If you choose to deal with an money changer BE CAREFUL - The number of stories we hear about people being cheated is shameful and the authorities are seemingly helpless to shut these despicable characters down or if they do another springs up to take its place. Nonetheless here are a couple of points worth remembering (see sidebar). First, the rate posted on the door usually is for amounts in notes of US $100. - lesser denominated notes (i.e. $20.00) will be given a less favorable rate. Next verify the exchange calculation (ask to use the calculator or - better yet - bring your own or use the calculator on your handphone ) and count your change before you leave the window.

Also, be prepared, if you are cashing travelers checks you will need to present your passport for identification. As well be aware that many money changers do not accept cash notes that have been even slightly defaced - or are in less than near mint condition.
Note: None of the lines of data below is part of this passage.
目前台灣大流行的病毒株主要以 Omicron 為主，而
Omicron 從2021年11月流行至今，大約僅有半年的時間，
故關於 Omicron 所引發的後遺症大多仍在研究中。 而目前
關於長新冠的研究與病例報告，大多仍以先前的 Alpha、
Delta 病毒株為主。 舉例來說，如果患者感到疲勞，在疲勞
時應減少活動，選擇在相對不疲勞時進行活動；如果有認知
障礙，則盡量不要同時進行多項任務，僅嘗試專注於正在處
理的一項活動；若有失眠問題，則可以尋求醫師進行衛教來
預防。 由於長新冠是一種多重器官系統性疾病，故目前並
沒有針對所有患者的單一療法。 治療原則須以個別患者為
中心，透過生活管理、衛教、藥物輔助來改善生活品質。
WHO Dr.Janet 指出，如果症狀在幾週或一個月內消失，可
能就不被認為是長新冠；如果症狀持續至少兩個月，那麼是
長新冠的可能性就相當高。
Last but not least if you see a posted rate that is 'too good to be true' it probably is and a good reason to steer clear (the official exchange rate is posted daily in all major newspapers).

Rupiahs come in paper and coins. Paper denominations are 1,000, 2,000, 5,000, 10,000, 20,000, 50,000 and 100,000; coin denominations are 25, 50, 100, 500, and 1,000. The Rp. 2,000 note is a new development, first being issued 10 July 2009. At some point the Rp.1,000 note will be discontinued with the Rp. 1,000 coin taking its place.

That said, just a word of caution; there are many styles (issues) of the same denomination in circulation and some different denominations have similar colours that together with all the "zeroes" (i.e. the current 100,000 and 10,000 notes) even we who live here sometimes become confused.

ATMs are quite common and the ones with VISA / Cirrus logos dispense local currency at the bank's then current exchange rate. Some have the rate on the screen. Considering the possibility of being short changed using an ATM could be better than going to a money changer for a few hundred dollars however the fees could make it too expensive for small amounts. A note of caution though - you must be absolutely sure to take your card - if not and the card remains in some machines additional withdrawals may be made WITHOUT having to re-enter the PIN!

Credit cards are accepted at better restaurants and retailers. But be aware most retailers add an extra 3-5% on your bill for the privilege of using plastic. You're not going to get anywhere arguing with the shopkeeper but if you want to try and get this back make sure the retailer or restaurant writes this surcharge down as an extra charge for using the card and then claim it from your month end billing. That said and fwiw, we hear more and more international banks are now charging their customers directly 3% for any credit card purchase made outside the issuing bank's home country.